• Exercise: Summarize the forum thread in two sentences.

• Supplied text:
^^^^^^^^
No harm done. I know I can be preachy when trying to educate!


----------



## 65446 (Sep 22, 2018)

There is/are makers of organic (competing w/ plastic) silverware, if this pertains.


----------



## flyboy2610 (Jan 20, 2010)

telltale said:


> There is/are makers of organic (competing w/ plastic) silverware, if this pertains.


My brother-in-law had a television set that had the case made out of biodegradable plastic. It literally fell apart chunk by chunk just sitting in his living room. I'll take metal or real plastic for my silverware, thank you.


----------



## ncrc5315 (Jan 25, 2014)

flyboy2610 said:


> My brother-in-law had a television set that had the case made out of biodegradable plastic. It literally fell apart chunk by chunk just sitting in his living room. I'll take metal or real plastic for my silverware, thank you.
^^^^^^^^
• Raw data:
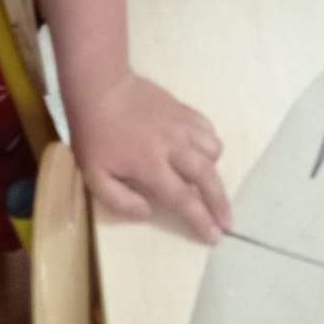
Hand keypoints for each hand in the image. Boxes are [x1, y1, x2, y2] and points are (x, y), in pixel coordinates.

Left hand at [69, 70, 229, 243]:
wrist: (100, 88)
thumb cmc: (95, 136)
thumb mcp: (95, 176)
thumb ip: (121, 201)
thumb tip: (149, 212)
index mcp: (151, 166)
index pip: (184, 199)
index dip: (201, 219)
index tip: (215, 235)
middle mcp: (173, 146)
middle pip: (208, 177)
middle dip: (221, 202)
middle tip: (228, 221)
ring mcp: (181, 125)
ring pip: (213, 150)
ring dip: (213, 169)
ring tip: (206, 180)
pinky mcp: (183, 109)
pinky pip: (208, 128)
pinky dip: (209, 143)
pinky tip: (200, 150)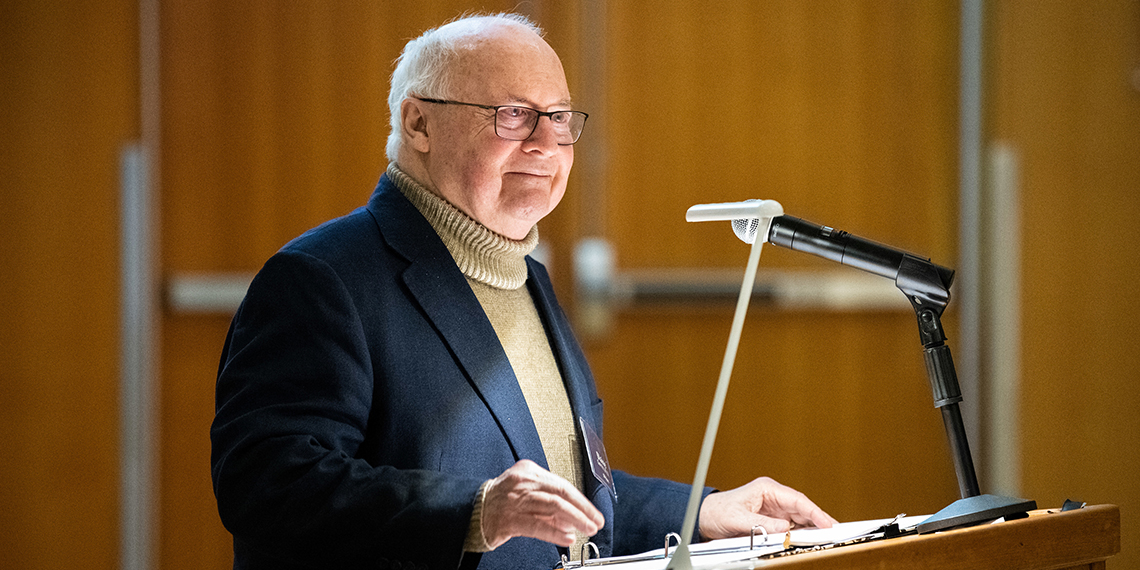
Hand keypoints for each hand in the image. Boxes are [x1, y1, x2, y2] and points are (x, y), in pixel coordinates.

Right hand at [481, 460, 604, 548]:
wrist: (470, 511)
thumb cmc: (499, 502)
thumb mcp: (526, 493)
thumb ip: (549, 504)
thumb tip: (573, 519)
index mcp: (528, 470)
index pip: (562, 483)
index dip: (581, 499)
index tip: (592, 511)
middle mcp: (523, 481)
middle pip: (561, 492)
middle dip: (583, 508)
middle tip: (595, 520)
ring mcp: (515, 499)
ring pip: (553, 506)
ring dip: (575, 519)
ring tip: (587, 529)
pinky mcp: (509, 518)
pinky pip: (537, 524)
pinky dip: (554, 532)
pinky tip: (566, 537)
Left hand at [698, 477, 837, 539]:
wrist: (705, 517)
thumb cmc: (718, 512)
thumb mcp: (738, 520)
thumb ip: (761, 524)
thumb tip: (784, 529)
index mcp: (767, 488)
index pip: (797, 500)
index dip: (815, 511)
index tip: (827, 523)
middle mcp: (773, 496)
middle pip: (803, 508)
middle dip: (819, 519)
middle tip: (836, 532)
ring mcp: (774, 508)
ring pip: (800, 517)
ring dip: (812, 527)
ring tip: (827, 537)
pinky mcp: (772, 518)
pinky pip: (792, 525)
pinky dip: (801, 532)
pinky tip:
^^^^^^^^
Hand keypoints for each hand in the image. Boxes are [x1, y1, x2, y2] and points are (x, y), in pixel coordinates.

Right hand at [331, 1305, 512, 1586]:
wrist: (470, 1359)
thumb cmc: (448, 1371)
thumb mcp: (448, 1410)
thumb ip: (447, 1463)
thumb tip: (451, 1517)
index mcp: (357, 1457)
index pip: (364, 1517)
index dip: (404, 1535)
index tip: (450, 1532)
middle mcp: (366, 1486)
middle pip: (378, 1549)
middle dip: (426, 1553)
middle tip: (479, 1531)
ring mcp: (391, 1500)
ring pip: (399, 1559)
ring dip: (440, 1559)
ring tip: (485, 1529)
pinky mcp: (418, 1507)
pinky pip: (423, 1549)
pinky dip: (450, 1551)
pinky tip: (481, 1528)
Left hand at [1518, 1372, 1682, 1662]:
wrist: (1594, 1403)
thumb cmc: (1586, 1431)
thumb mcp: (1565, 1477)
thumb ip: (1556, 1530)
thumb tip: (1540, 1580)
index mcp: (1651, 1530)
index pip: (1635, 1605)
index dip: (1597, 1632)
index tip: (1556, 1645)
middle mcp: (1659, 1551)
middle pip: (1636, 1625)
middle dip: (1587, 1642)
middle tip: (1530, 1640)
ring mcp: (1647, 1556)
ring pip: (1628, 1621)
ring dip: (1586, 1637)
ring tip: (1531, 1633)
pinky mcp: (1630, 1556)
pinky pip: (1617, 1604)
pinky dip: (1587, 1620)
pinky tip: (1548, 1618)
^^^^^^^^
• Result of the exercise: One post notes that some makers produce organic silverware that competes with plastic. A reply describes a brother-in-law's television whose biodegradable plastic case fell apart chunk by chunk while sitting in his living room, and says the poster would rather have metal or real plastic silverware.